Décision | Persécutions des Roms en Serbie: Pas d’asile, après plusieurs viols
Ces dernières années, la question des persécutions spécifiques aux femmes et celle de la nature étatique de l’auteur des persécutions n’ont cessé d’être débattues. Mais la pratique reste désespérante. Jusqu’à quand le simple bon sens restera-t-il bafoué?
C’est ici le cas d’une famille rom de Serbie, dont le fils a eu le malheur de s’éprendre d’une femme serbe. Ainsi que le résume la Commission de recours en matière d’asile (CRA), dans une double décision du 27 juin 2003, cette famille avait déjà connu diverses brimades et vexations de la part de la population locale (insultes, jets de pierre, etc…) en raison de son origine ethnique, et ces problèmes se seraient nettement amplifiés depuis le mariage coutumier du fils. Fermement opposée à cette union, la famille serbe de l’épouse aurait usé de ses liens avec la police pour tenter de les séparer. Dès lors, le fils aurait été emmené très régulièrement au poste de police où il était maltraité. Quand les policiers ne trouvaient pas le fils, ils s’en prenaient à sa mère qui aurait subit des violences, dont notamment trois viols. Que deviennent ces persécutions dans les considérant «en droit» de la décision? En voici un extrait:
«Certes, la recourante a été maltraitée et a subi en particulier des violences sexuelles par la police à diverses reprises.
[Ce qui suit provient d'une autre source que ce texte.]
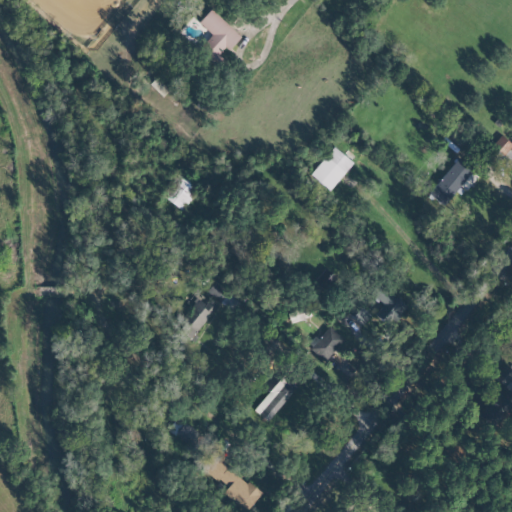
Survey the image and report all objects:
road: (271, 22)
building: (216, 35)
building: (507, 158)
building: (330, 168)
road: (501, 179)
building: (449, 181)
building: (181, 190)
building: (388, 306)
building: (359, 315)
building: (193, 316)
building: (325, 343)
building: (504, 379)
road: (324, 385)
road: (410, 398)
building: (273, 399)
building: (187, 433)
building: (231, 483)
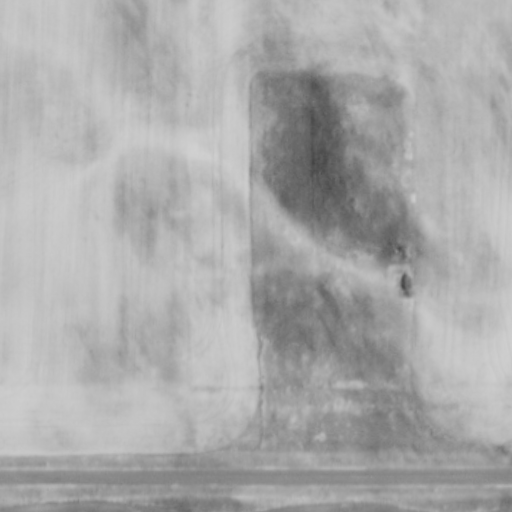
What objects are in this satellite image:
road: (255, 474)
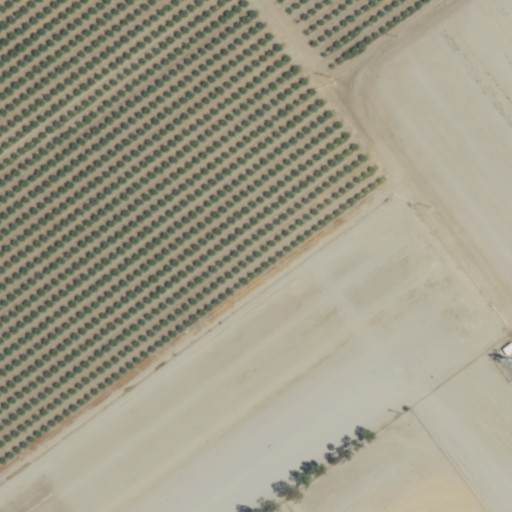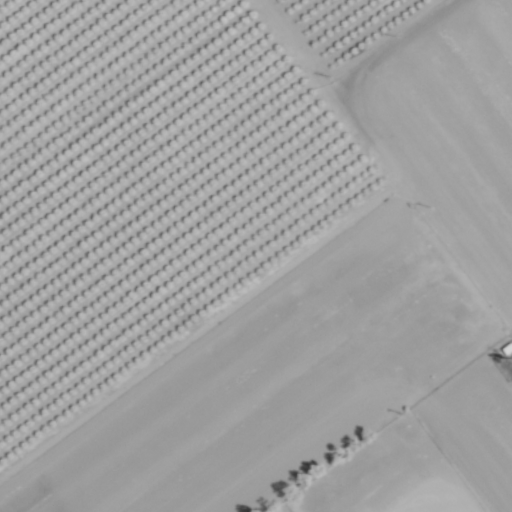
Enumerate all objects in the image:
crop: (455, 113)
crop: (167, 131)
road: (320, 417)
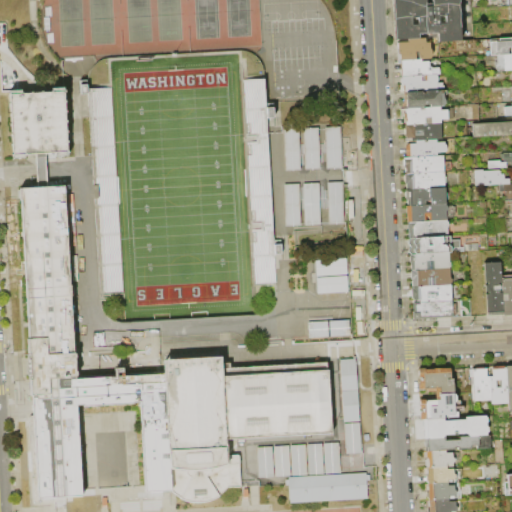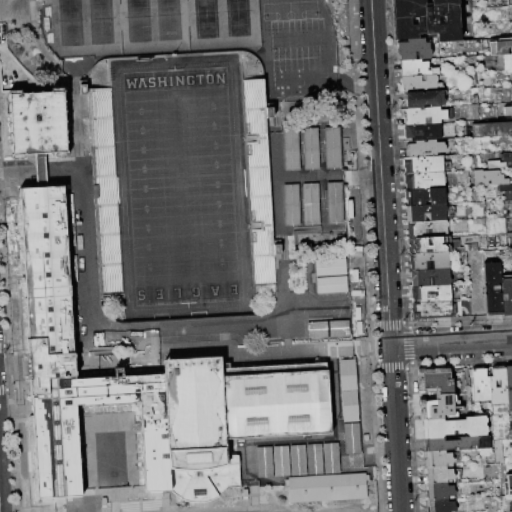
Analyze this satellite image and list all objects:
building: (510, 3)
park: (204, 18)
park: (235, 18)
park: (166, 19)
building: (427, 19)
park: (136, 20)
park: (99, 21)
park: (68, 22)
building: (420, 36)
building: (500, 47)
parking lot: (295, 50)
building: (415, 50)
building: (501, 51)
building: (504, 62)
building: (416, 68)
road: (356, 84)
building: (420, 84)
building: (423, 100)
building: (507, 110)
building: (509, 112)
building: (424, 116)
building: (36, 126)
building: (491, 128)
building: (492, 129)
building: (424, 133)
building: (310, 144)
building: (292, 147)
building: (330, 147)
building: (423, 147)
building: (425, 149)
building: (501, 162)
building: (424, 164)
road: (16, 170)
road: (37, 170)
road: (352, 173)
road: (323, 174)
building: (490, 178)
building: (492, 180)
building: (258, 181)
building: (425, 181)
park: (182, 188)
building: (507, 190)
building: (319, 196)
building: (425, 197)
building: (306, 203)
building: (333, 204)
building: (426, 213)
building: (428, 229)
building: (426, 237)
building: (433, 246)
building: (471, 248)
road: (384, 255)
building: (430, 262)
building: (329, 266)
building: (332, 268)
building: (431, 278)
building: (330, 284)
building: (333, 285)
building: (493, 288)
building: (496, 290)
building: (432, 294)
building: (506, 295)
building: (432, 310)
building: (326, 328)
building: (330, 329)
road: (105, 332)
road: (451, 342)
road: (370, 347)
road: (290, 352)
building: (132, 360)
building: (434, 379)
building: (480, 383)
building: (492, 384)
building: (497, 384)
building: (509, 385)
building: (144, 386)
building: (347, 389)
building: (350, 391)
building: (437, 406)
building: (453, 426)
building: (443, 436)
building: (448, 444)
road: (378, 450)
road: (307, 455)
building: (436, 459)
building: (437, 475)
building: (508, 483)
building: (507, 484)
building: (324, 487)
building: (328, 488)
building: (438, 491)
building: (245, 494)
building: (105, 503)
building: (440, 506)
track: (338, 511)
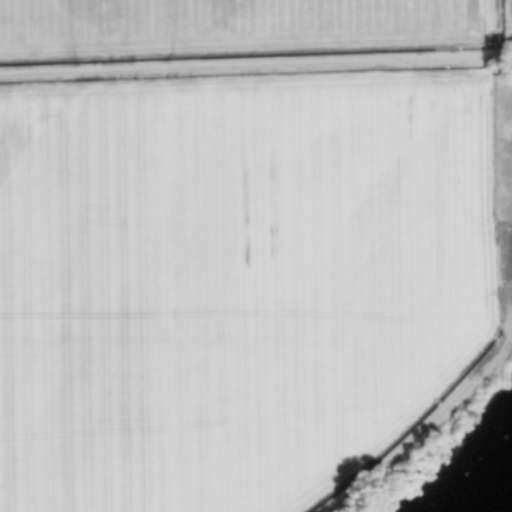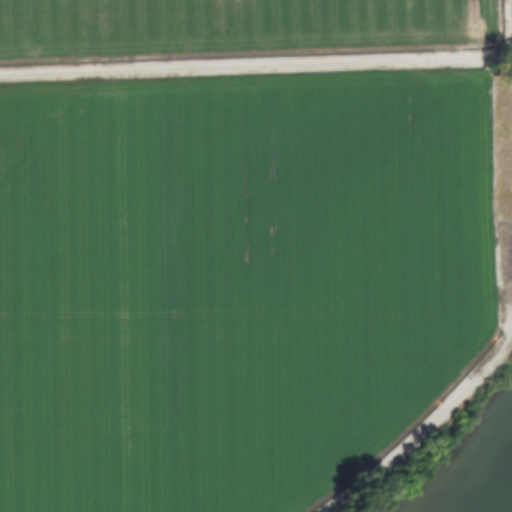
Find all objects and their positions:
road: (262, 66)
road: (419, 425)
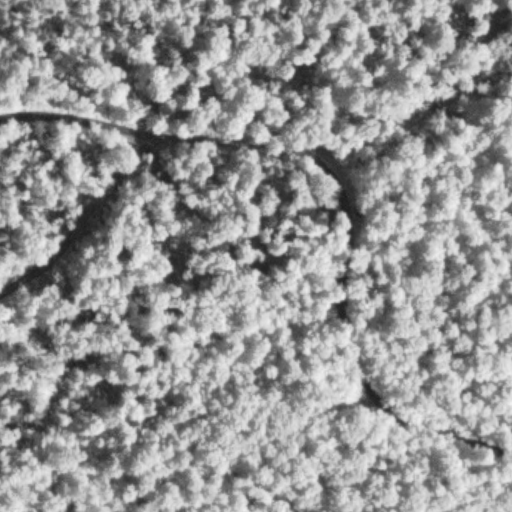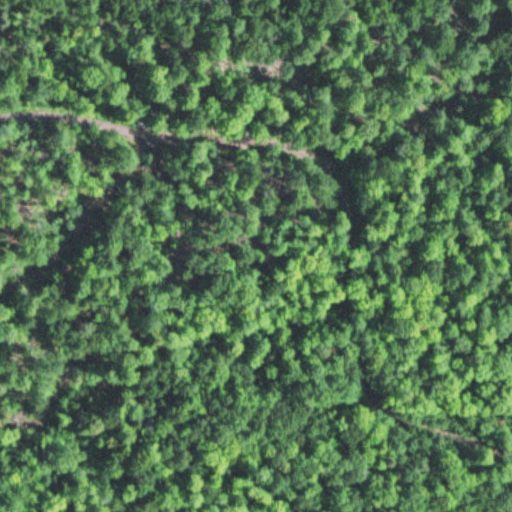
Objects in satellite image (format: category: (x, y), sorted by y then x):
road: (343, 191)
road: (87, 222)
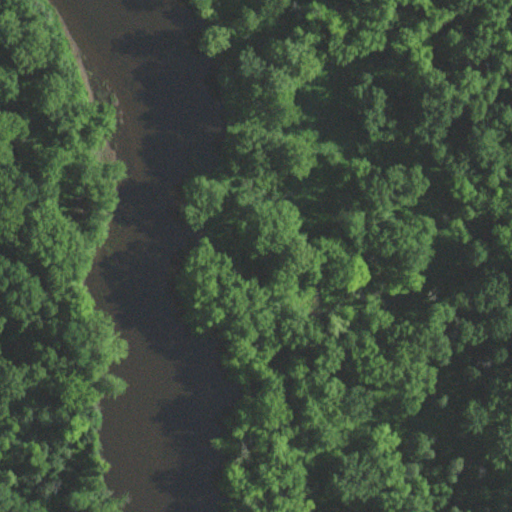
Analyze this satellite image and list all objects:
river: (154, 249)
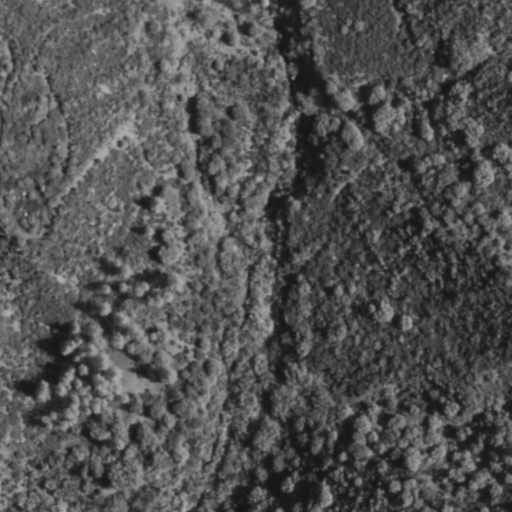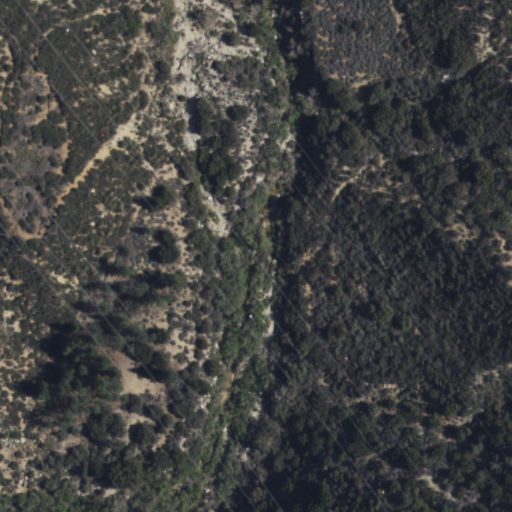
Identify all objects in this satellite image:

Toutefois, la Commission constate, à l’instar de l’autorité de première instance, qu’il s’agit là de conflits d’ordre familial ayant pour origine des motifs de nature privée, puisqu’incités par des proches de la belle-fille de la recourante qui occupent des postes à responsabilité au sein de la police locale. Rien ne permet d’imputer ces actes aux autorités yougoslaves, ce d’autant moins que la recourante n’a pas essayé de chercher protection auprès d’instances policières supérieures. L’on ne saurait dès lors reprocher aux autorités serbes d’avoir encouragé ou toléré ces actes. En outre, il convient d’admettre que cette situation est circonscrite au plan local et que l’intéressée pourrait y échapper en déplaçant son domicile et en s’installant ailleurs sur le territoire de la Serbie et Monténégro».
L’asile est ainsi refusé, et le renvoi jugé exigible. En effet:
«Si la Commission ne minimise pas les difficultés que pourraient rencontrer les recourants en se réinstallant, elle constate que celles-ci ne seront, en tout état de cause, pas plus importantes que celles qu’affrontent leurs compatriotes demeurés dans la région».
Et qu’on ne vienne pas dire qu’il s’agit d’une décision machiste. Il y avait deux femmes parmi les trois juges appelés à trancher.